Task instructions:
Find every line in the entries below that contains the string "held", matching case, and copy each of those lines.
"""
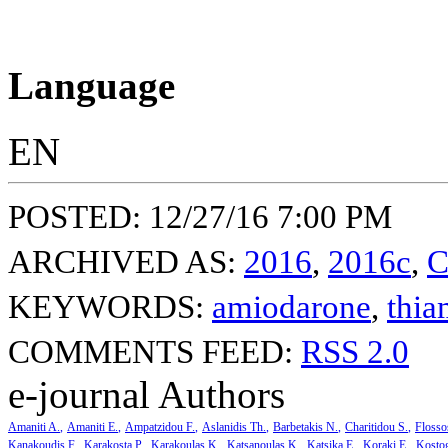
Language
EN
POSTED: 12/27/16 7:00 PM
ARCHIVED AS:
2016
,
2016c
,
C
KEYWORDS:
amiodarone
,
thia
COMMENTS FEED:
RSS 2.0
e-journal Authors
Amaniti A.
Amaniti E.
Ampatzidou F.
Aslanidis Th.
Barbetakis N.
Charitidou S.
Flosso
Kanakoudis F.
Karakosta P.
Karakoulas K.
Katsanoulas K.
Katsika E.
Koraki E.
Kosto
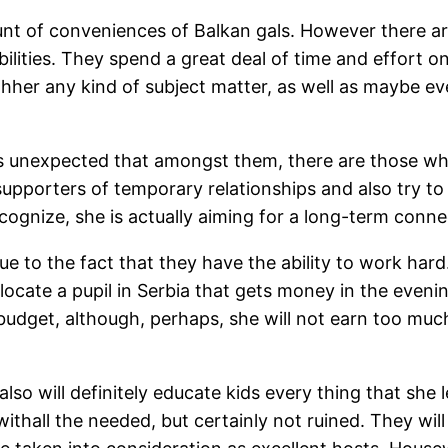
t of conveniences of Balkan gals. However there are
abilities. They spend a great deal of time and effort 
her any kind of subject matter, as well as maybe even 
 is unexpected that amongst them, there are those wh
 supporters of temporary relationships and also try 
cognize, she is actually aiming for a long-term conn
to the fact that they have the ability to work hard.
 locate a pupil in Serbia that gets money in the evenin
udget, although, perhaps, she will not earn too much. 
lso will definitely educate kids every thing that she 
withall the needed, but certainly not ruined. They will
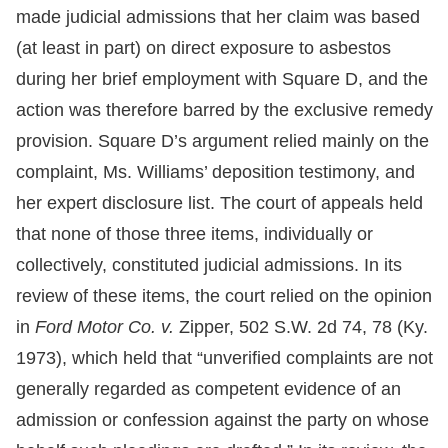
made judicial admissions that her claim was based
(at least in part) on direct exposure to asbestos
during her brief employment with Square D, and the
action was therefore barred by the exclusive remedy
provision. Square D’s argument relied mainly on the
complaint, Ms. Williams’ deposition testimony, and
her expert disclosure list. The court of appeals held
that none of those three items, individually or
collectively, constituted judicial admissions. In its
review of these items, the court relied on the opinion
in
Ford Motor Co. v.
Zipper, 502 S.W. 2d 74, 78 (Ky.
1973), which held that “unverified complaints are not
generally regarded as competent evidence of an
admission or confession against the party on whose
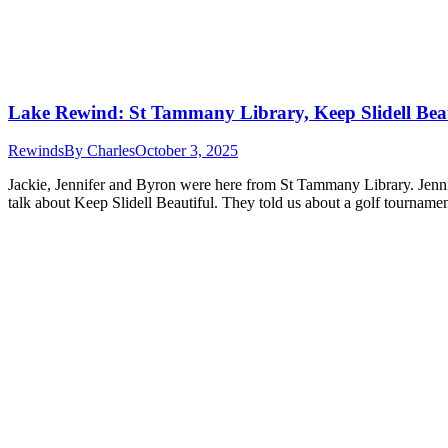
Lake Rewind: St Tammany Library, Keep Slidell Bea
Rewinds
By
Charles
October 3, 2025
Jackie, Jennifer and Byron were here from St Tammany Library. Jenni
talk about Keep Slidell Beautiful. They told us about a golf tournam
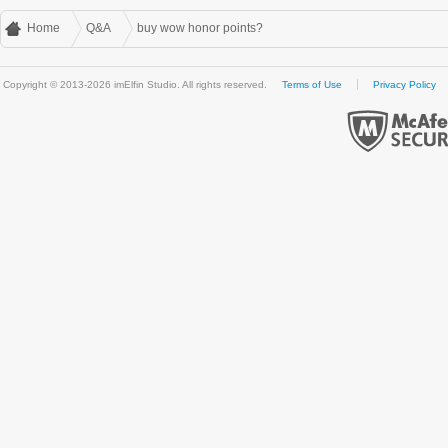
Home
Q&A
buy wow honor points?
Copyright © 2013-2026 imElfin Studio. All rights reserved.
Terms of Use
Privacy Policy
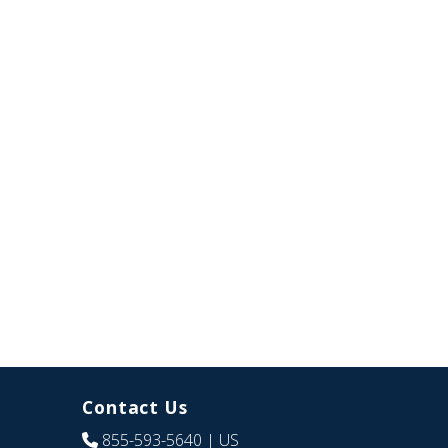
Contact Us
855-593-5640
| US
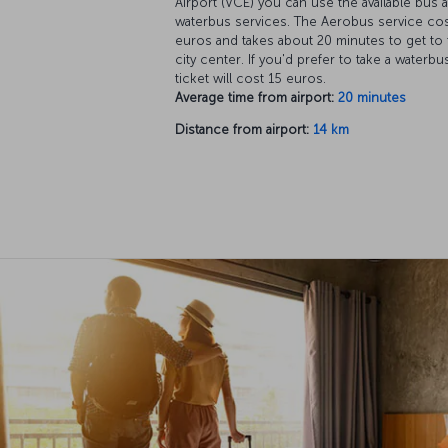
Airport (VCE) you can use the available bus 
waterbus services. The Aerobus service cos
euros and takes about 20 minutes to get to 
city center. If you'd prefer to take a waterbus
ticket will cost 15 euros.
Average time from airport:
20 minutes
Distance from airport:
14 km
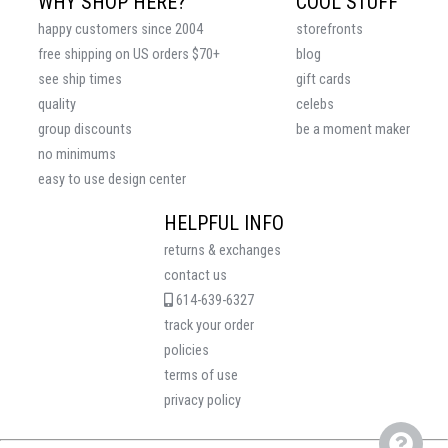
WHY SHOP HERE?
COOL STUFF
happy customers since 2004
storefronts
free shipping on US orders $70+
blog
see ship times
gift cards
quality
celebs
group discounts
be a moment maker
no minimums
easy to use design center
HELPFUL INFO
returns & exchanges
contact us
614-639-6327
track your order
policies
terms of use
privacy policy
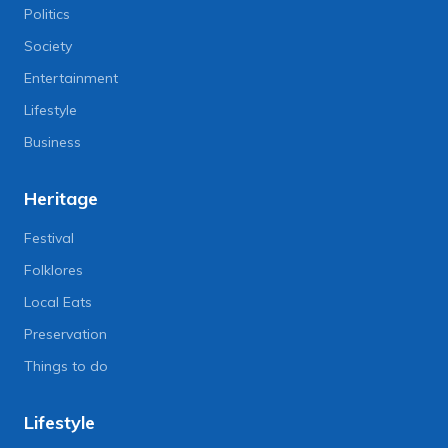
Politics
Society
Entertainment
Lifestyle
Business
Heritage
Festival
Folklores
Local Eats
Preservation
Things to do
Lifestyle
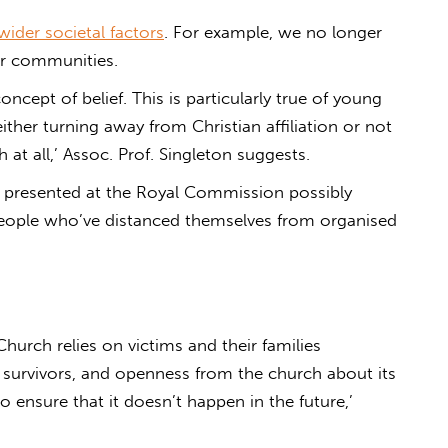
 wider societal factors
. For example, we no longer
ur communities.
ncept of belief. This is particularly true of young
ther turning away from Christian affiliation or not
h at all,’ Assoc. Prof. Singleton suggests.
 presented at the Royal Commission possibly
people who’ve distanced themselves from organised
hurch relies on victims and their families
he survivors, and openness from the church about its
o ensure that it doesn’t happen in the future,’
"""
Response for this exercise:
her expert disclosure list. The court of appeals held
1973), which held that “unverified complaints are not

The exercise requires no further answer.